News from Earth was pretty grim; the best estimates put the death toll after the UNWG collapse at over 1 billion. Some parts of Earth had fallen back to the darks ages. The UN had become far more tyrannical than before, but there were large geographical areas where the resistance was in open control. The belt and Mars were free of Earth control and the Rogons didn’t seem to mind. Still billions live as slaves and it will be years before we can finally drive the Rogons away, then without the Rogons, the UN will fall and freedom will return.
Stars were beginning to be visible through the darkening sky.

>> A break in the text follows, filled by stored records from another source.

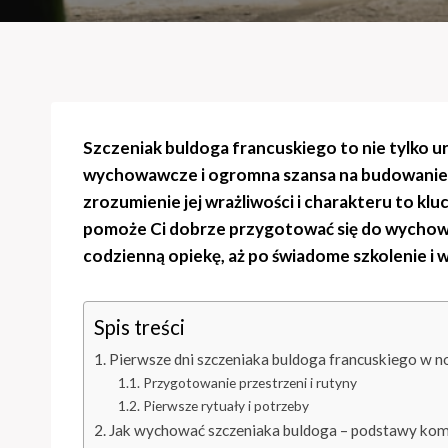
Szczeniak buldoga francuskiego to nie tylko 
wychowawcze i ogromna szansa na budowanie pię
zrozumienie jej wrażliwości i charakteru to kl
pomoże Ci dobrze przygotować się do wychowa
codzienną opiekę, aż po świadome szkolenie i 
Spis treści
Pierwsze dni szczeniaka buldoga francuskiego w
Przygotowanie przestrzeni i rutyny
Pierwsze rytuały i potrzeby
Jak wychować szczeniaka buldoga – podstawy komu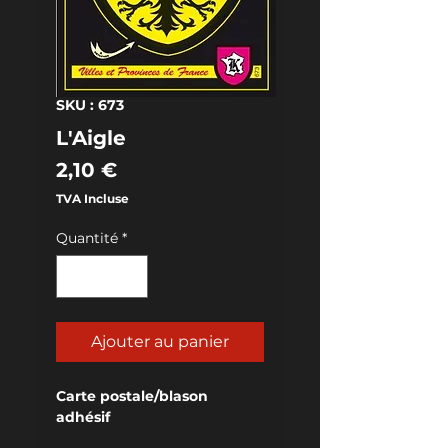
SKU : 673
L'Aigle
Prix
2,10 €
TVA Incluse
Quantité
*
Ajouter au panier
Carte postale/blason 
adhésif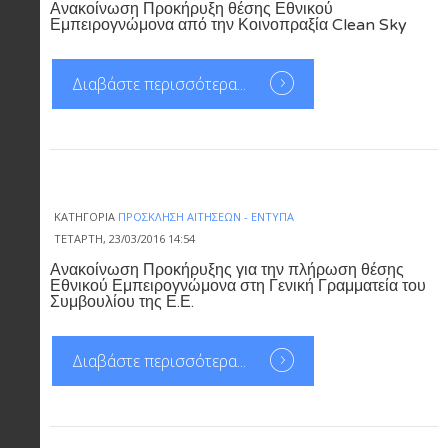
Ανακοίνωση Προκήρυξη θέσης Εθνικού
Εμπειρογνώμονα από την Κοινοπραξία Clean Sky
Διαβάστε περισσότερα...
ΚΑΤΗΓΟΡΊΑ
ΠΡΌΣΚΛΗΣΗ ΑΙΤΉΣΕΩΝ - ΈΝΤΥΠΑ
ΤΕΤΆΡΤΗ, 23/03/2016 14:54
Ανακοίνωση Προκήρυξης για την πλήρωση θέσης
Εθνικού Εμπειρογνώμονα στη Γενική Γραμματεία του
Συμβουλίου της Ε.Ε.
Διαβάστε περισσότερα...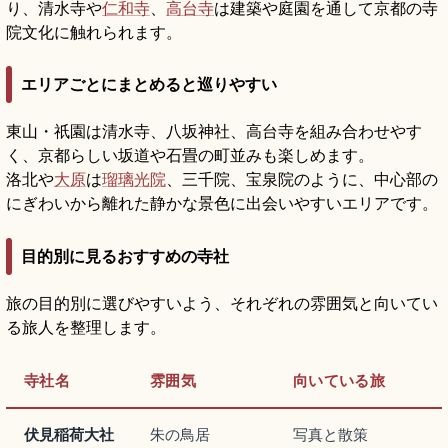
り、清水寺や
仁和寺
、
高台寺
は建築や庭園を通して京都の寺
院文化に触れられます。
エリアごとにまとめると巡りやすい
東山・祇園は清水寺、八坂神社、高台寺を組み合わせやす
く、京都らしい坂道や石畳の町並みも楽しめます。
洛北や
大原
は
瑠璃光院
、三千院、宝泉院のように、中心部の
にぎわいから離れた静かな景色に出会いやすいエリアです。
目的別に見るおすすめの寺社
旅の目的別に選びやすいよう、それぞれの雰囲気と向いてい
る旅人を整理します。
寺社名
雰囲気
向いている旅
伏見稲荷大社
朱の鳥居
写真と散策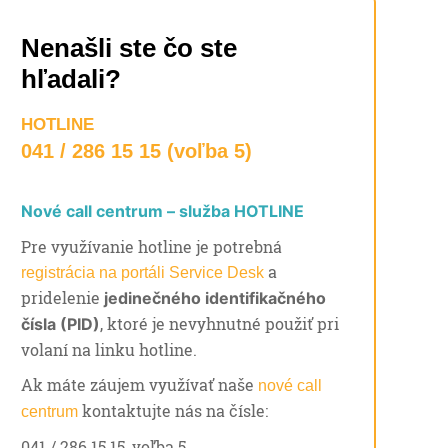
Nenašli ste čo ste
hľadali?
HOTLINE
041 / 286 15 15 (voľba 5)
Nové call centrum – služba HOTLINE
Pre využívanie hotline je potrebná
a
registrácia na portáli Service Desk
pridelenie
jedinečného identifikačného
, ktoré je nevyhnutné použiť pri
čísla (PID)
volaní na linku hotline.
Ak máte záujem využívať naše
nové call
kontaktujte nás na čísle:
centrum
041 / 286 15 15, voľba 5.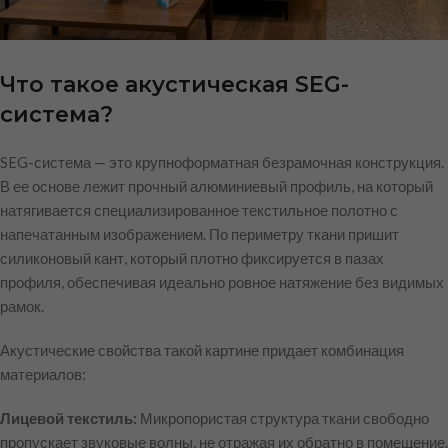
Что такое акустическая SEG-
система?
SEG-система — это крупноформатная безрамочная конструкция.
В ее основе лежит прочный алюминиевый профиль, на который
натягивается специализированное текстильное полотно с
напечатанным изображением. По периметру ткани пришит
силиконовый кант, который плотно фиксируется в пазах
профиля, обеспечивая идеально ровное натяжение без видимых
рамок.
Акустические свойства такой картине придает комбинация
материалов:
Лицевой текстиль:
Микропористая структура ткани свободно
пропускает звуковые волны, не отражая их обратно в помещение.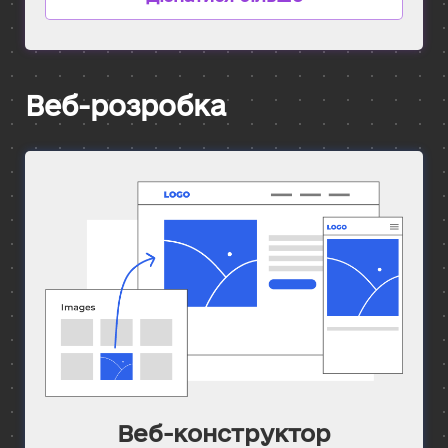
Веб-розробка
Веб-конструктор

The dogs had run off, but were now returning with Sharon close behind. This had become a daily tradition, so there was no need for words, as she sat down and leaned against her man.
Tonight was more magical than most because the full moon Oliver was rising, as if, from the sea, much brighter than the Moon of Earth.
The silvery rays of moonlight caught the flowering trees in the most amazing way. Hunter and Sharon quietly enjoyed it all knowing it was a gift from God; the sea, the sky, the moon, and the cherry blossoms.